INPUT:
*** Begin section ***
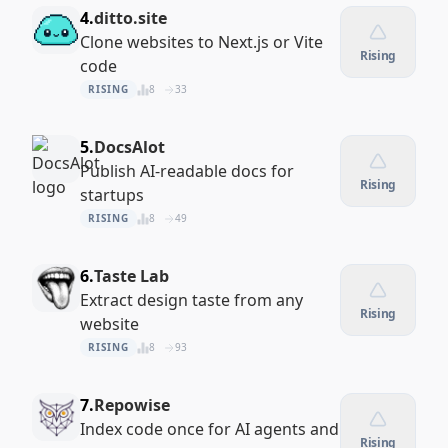
4.
ditto.site
Clone websites to Next.js or Vite
Rising
code
RISING
8
33
5.
DocsAlot
Publish AI-readable docs for
Rising
startups
RISING
8
49
6.
Taste Lab
Extract design taste from any
Rising
website
RISING
8
93
7.
Repowise
Index code once for AI agents and
Rising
*** End section ***
INSTRUCTIONS FOR THE TASK: Without the pictures, repeat all the records word for word.

EXERCISE RESULT:
4.
ditto.site
Clone websites to Next.js or Vite
Rising
code
RISING
8
33
5.
DocsAlot
Publish AI-readable docs for
Rising
startups
RISING
8
49
6.
Taste Lab
Extract design taste from any
Rising
website
RISING
8
93
7.
Repowise
Index code once for AI agents and
Rising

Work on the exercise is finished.